田中はその場で戸川社長に内線を入れ、会食の件を伝えた。

それにしても今どきリコール隠しなんて時代錯誤も甚だしい。
隠しおおせるものではないし、さっさと不具合を公開して対応しなければ被害は大きくなるだけなのに、何でこんなバカなことをしたのか。
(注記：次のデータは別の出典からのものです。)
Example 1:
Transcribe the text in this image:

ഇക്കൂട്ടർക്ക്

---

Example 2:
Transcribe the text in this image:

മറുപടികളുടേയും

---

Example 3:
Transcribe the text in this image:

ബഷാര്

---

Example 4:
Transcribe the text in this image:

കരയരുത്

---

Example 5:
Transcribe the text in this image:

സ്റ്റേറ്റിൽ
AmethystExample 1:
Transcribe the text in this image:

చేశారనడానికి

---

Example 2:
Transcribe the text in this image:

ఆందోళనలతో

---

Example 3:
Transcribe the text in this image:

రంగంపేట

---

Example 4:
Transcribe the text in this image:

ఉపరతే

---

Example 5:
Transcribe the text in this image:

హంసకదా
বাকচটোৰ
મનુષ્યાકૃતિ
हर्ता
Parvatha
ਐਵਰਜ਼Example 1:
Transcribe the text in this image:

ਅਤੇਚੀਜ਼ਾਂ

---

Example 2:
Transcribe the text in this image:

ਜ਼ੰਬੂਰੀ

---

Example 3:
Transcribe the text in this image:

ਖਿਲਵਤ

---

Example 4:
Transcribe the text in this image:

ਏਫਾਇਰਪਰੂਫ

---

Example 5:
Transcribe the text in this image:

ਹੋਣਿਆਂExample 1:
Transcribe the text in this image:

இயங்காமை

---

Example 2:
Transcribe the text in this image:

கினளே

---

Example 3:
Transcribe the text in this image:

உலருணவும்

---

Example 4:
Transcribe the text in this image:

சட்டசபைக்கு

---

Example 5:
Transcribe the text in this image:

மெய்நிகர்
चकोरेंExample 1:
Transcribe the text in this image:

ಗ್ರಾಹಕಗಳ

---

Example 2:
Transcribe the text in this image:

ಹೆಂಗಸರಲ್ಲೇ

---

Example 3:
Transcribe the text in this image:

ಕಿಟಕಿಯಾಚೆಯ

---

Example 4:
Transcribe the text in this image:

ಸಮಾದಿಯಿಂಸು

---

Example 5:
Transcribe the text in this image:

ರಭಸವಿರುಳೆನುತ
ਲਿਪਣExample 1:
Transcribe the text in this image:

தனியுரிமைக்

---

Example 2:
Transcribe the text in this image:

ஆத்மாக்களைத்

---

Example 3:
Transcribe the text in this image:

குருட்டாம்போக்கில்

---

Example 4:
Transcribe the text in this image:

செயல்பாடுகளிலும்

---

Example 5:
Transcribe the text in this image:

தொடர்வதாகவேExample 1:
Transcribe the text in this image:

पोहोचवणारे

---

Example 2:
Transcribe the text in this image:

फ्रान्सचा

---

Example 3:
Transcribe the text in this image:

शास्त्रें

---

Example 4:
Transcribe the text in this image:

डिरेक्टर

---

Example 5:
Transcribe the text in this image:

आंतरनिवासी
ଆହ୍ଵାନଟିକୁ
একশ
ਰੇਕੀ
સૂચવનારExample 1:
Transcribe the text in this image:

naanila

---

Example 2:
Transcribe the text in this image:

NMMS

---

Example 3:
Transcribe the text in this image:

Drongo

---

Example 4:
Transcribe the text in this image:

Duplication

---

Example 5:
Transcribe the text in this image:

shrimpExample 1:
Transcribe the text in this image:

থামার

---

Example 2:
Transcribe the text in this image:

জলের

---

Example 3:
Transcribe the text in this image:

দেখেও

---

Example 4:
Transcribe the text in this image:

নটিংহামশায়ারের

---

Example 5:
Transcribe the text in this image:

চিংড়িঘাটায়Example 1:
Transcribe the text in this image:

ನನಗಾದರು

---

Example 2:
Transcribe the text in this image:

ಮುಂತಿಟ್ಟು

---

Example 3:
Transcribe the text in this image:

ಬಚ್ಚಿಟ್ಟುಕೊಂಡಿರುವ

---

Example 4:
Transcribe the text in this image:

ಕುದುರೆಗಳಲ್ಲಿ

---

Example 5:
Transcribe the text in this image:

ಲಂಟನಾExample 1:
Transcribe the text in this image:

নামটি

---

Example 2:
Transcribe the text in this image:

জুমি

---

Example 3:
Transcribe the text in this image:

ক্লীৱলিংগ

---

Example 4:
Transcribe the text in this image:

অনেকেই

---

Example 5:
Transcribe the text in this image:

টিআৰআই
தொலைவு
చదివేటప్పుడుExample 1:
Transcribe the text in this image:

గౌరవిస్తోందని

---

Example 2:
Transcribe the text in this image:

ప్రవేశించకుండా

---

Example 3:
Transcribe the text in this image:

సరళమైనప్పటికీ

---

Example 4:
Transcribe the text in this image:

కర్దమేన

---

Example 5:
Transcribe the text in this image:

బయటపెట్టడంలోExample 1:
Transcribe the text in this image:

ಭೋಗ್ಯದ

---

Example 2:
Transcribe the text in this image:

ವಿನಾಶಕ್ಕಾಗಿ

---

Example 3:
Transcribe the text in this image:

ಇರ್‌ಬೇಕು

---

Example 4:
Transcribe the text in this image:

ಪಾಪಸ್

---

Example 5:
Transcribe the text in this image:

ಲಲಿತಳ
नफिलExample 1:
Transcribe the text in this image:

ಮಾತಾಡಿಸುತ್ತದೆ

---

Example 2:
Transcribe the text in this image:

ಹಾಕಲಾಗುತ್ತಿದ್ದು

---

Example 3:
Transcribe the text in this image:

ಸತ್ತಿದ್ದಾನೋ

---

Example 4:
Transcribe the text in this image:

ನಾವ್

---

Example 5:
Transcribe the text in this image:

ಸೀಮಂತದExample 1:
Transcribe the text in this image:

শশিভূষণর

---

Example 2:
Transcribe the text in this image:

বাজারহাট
それに、田中が一枚噛んでいるのちょっと腑に落ちなかった。

田中に事情を聞いたりしているうちに時間が経ってしまい、その日の業務がすっかり積み上がってしまって、佐々倉は真夜中だというのにまだ会社に残っていた。

今日も例の「鈴木さん」からクレームが来たらしい。
日中はほとんど席を外していたから、部下の山本が応対したようで、メモが残されていた。

恨みつらみ満載の泣き言のようなメモである。
鈴木さんの対応をしたんじゃ泣きたくもなるよな……、佐々倉は苦笑した。

恐らく、唐沢美穂が佐々倉への腹いせに山本へ丸投げしたのだろう。
唐沢も有能で事情が詳しいだけに、佐々倉にとっては頭の痛いことであった。

それにしても……、鈴木さんのしつこさは尋常じゃない。何気なく山本が添えてくれたメモをよんで佐々倉ははっとした。

佐々倉はちらりと時計をみる。12時半か……。

急いでコンピュータを立ち上げて、何やら調べ出した。